5 Tips for Small Businesses to Increase Cyber Security

07/16/2013 06:42 pm ET | Updated Jul 17, 2013

A 2012 survey by the Ponemon Institute found that 55 percent of small businesses had experienced at least one data breach in 2012. 53% had multiple breaches. While I find this percentage alarming, I am not surprised. Today, technology has evolved to a point where many small businesses now use cloud-based applications to store and share company data. They have employees bringing and storing information on their personal devices. There has been a complete assimilation of social networks into almost everything - employees and customers are sharing more information than ever online and to a worldwide audience. These practices are making small businesses more susceptible to data loss and breach.

As a small business owner and one who works with a number of small businesses, I understand the limitations that small businesses face when it comes to implementing cyber security and protecting company data. In May 2013, CSID conducted an omnibus survey that asked small business owners from around the country what barriers kept them from focusing on cyber security. Nearly a quarter responded that they don't have the budget. 17% said that security issues are evolving too quickly to keep up. Interestingly, 43% stated that they were comfortable with their current security measures. This tells me that many small business owners aren't aware of the risks the business faces and the impact that data loss can have on a company.

Cyber security can be overwhelming and when you have to worry about all other aspects of running your businesses, it is often overlooked. Yet there are many things a small business owner can do to protect their information that don't take a lot of time, money or manpower. Consider the following.

1. Educate and monitor employees: The majority of data breaches are caused by human error - an employee loses a USB stick with sensitive information or uses a company credential like an email address or password on another website. Educating employees on general security issues like password best practices and avoiding malware is probably one the easiest and most effective ways to reduce the likelihood of data breaches. The National Cyber Security Alliance, www.staysafeonline.org, has materials and information on employee education for small businesses owners looking for help.

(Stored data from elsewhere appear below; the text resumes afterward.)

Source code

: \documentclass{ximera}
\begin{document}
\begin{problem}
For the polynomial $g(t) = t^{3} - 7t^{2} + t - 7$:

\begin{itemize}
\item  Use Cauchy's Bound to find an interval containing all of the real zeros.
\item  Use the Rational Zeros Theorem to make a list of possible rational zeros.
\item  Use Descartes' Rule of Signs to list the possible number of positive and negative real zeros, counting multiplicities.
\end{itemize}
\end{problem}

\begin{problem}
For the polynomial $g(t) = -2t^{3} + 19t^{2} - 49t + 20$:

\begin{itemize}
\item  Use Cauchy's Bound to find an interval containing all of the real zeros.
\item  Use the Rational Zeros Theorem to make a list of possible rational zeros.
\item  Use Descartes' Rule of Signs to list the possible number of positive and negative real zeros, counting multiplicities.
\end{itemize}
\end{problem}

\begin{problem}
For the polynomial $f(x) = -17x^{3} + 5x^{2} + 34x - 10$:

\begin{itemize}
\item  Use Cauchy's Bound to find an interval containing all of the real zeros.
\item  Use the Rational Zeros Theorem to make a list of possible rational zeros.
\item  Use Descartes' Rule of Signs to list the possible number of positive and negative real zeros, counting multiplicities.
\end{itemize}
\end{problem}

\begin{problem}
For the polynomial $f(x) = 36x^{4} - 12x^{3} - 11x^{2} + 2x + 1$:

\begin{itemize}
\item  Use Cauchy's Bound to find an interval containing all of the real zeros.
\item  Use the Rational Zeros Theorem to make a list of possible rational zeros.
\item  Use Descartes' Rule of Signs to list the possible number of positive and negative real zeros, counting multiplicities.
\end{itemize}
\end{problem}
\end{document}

2. Create a security policy: Another way to address the human error is to take the guesswork out of cyber security for your employees. Create a plan that spells out what employees can and can't do when it comes to security. If your company lets employees access company information on their personal devices, require them to make their devices password protected. Ask employees to change their passwords every six months and require that they not use company credentials on other sites. Getting your employees onboard with a security plan can help protect the business.

3. Work with third party vendors: Many business owners don't realize that the vendors you work with can put your business at risk. If you're planning to store company information in the cloud, work with a cloud provider that has a reputation for security. If you use any online systems that let employees access company information, see if the system provider offers two-factor authentication. Taking a close look at the vendor's security upfront can help avoid data loss down the line.

4. Keep an eye on your credit reports: Similar to how you keep an eye on your personal credit report for unwarranted activity, you need to do the same with your business' credit report. There are a number of inexpensive products available that can help with this and send you an alert if there is suspicious activity on your report.

5. Only collect and store data that you need: This one is a simple tip shared with me by Chuck Gordon, CEO of SpareFoot and small business owner. The way Chuck limits the risk of breach within his company is to simply not collect and store information beyond what is absolutely necessary. Don't collect a phone number if you don't plan to call the customer. Don't store credit card information if it can be avoided. If you collect it, you have to protect it.

Bottom Line

As small businesses become a growing target for hackers and as our online systems become more complex, adopting measures to protect sensitive information and the health of the business is of the upmost importance. The above are tips that small business owners can adopt that bypass barriers such as limited budget and a confusing cyber security landscape.